My stomach clenched, and I felt sick. Maybe I drove everyone to drinking. Not just my mother.

“No, princess. It was my choice. Don’t take that on you.”

He didn’t deny it though. He didn’t deny it, and my head was spinning. He continued, “It’s not my first time off the wagon, and it probably won’t be my last” His eyes shot to the wineglass, and he added, “But I’m good for now.”

I cleared my throat and pushed my chair back.

“I’ll be right back. I’m just going to go to the bathroom.”

I tried to make a graceful exit, but the owner ran over as soon as I stood up. He asked me something in German that I didn’t understand. I just smiled and said, “Bathroom? Um, toilet?”

Nodding, he pointed me toward a dark hallway in the other corner of the restaurant. I ducked my head and practically ran away.


I opened two storage closets before I found the unmarked bathroom, and stole my way inside. I braced my hands on the porcelain sink and leaned my head against the cool glass of the mirror. I don’t know why it was affecting me so strongly, but I felt like I’d been punched in the gut.

Jackson was a good guy. A great guy. I’d gotten myself drugged, and he took care of me. I’d oscillated between epic screw-up and bitch at light speed, and he was still here. And somewhere in between all that, I’d ruined a one-year accomplishment.

Now wonder he kept rejecting me.

Not for the first time, I had to wonder why. Why did this great guy give two flying fucks about me? I think he cared more about what happened to me than I did.

It didn’t matter where I was or how many planes or trains I’d taken to get there, the darkness always caught up to me. Not because of bad luck or karma or anything like that. Disaster followed me because I was the disaster. I was a walking, talking hurricane, and my idea of living was taking everyone down with me.

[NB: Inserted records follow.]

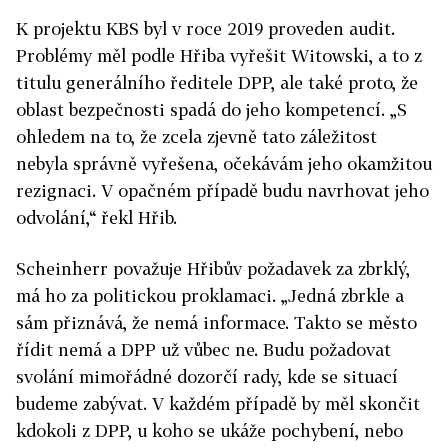
K projektu KBS byl v roce 2019 proveden audit.
Problémy měl podle Hřiba vyřešit Witowski, a to z
titulu generálního ředitele DPP, ale také proto, že
oblast bezpečnosti spadá do jeho kompetencí. „S
ohledem na to, že zcela zjevně tato záležitost
nebyla správně vyřešena, očekávám jeho okamžitou
rezignaci. V opačném případě budu navrhovat jeho
odvolání,“ řekl Hřib.
Scheinherr považuje Hřibův požadavek za zbrklý,
má ho za politickou proklamaci. „Jedná zbrkle a
sám přiznává, že nemá informace. Takto se město
řídit nemá a DPP už vůbec ne. Budu požadovat
svolání mimořádné dozorčí rady, kde se situací
budeme zabývat. V každém případě by měl skončit
kdokoli z DPP, u koho se ukáže pochybení, nebo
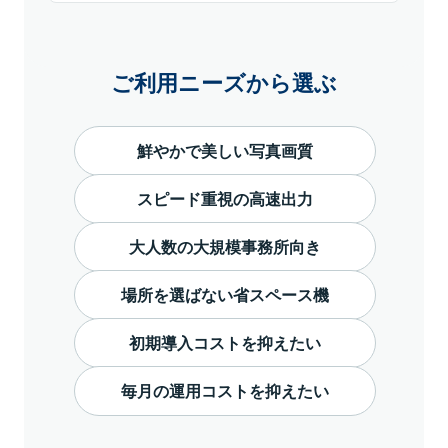
ご利用ニーズから選ぶ
鮮やかで美しい写真画質
スピード重視の高速出力
大人数の大規模事務所向き
場所を選ばない省スペース機
初期導入コストを抑えたい
毎月の運用コストを抑えたい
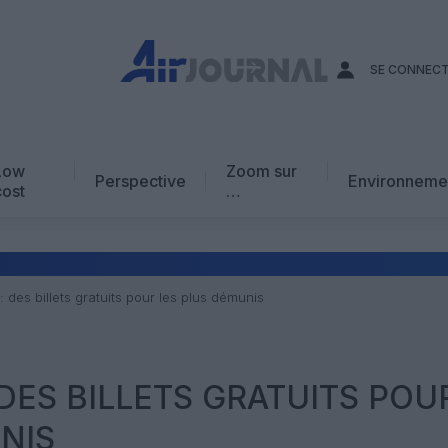
SE CONNEC
Low
Zoom sur
Perspective
Environneme
cost
…
Edito
En chiffres
Avis d’expert
: des billets gratuits pour les plus démunis
AJ Académie
Vidéo
 DES BILLETS GRATUITS POU
NIS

I looked up into the mirror. It was circled by rusting metal, and the low yellow light overhead glowed in the reflection. And there in the center was a girl with pale hair and pink lips. Beauty Queen material. That was what my mother had always said growing up. She wanted me to be the next Marilyn Monroe. She’d tell me that on mornings when she was drunk and retired to bed because of a “headache.” But beauty was a poison. A lie. It was a facade, and nothing more.

When I looked in the mirror, all I could see were the things they tried not to see. The bags under my eyes. The smudged mascara and sunken cheeks. The too-thin arms and the lines around my mouth from frowning. But those imperfections had nothing on the ragged soul that resided underneath.

That was the thing I couldn’t change. I could paint over it with makeup. Distract myself with parties and guys and traveling. But you can’t run from who you are . . . not forever.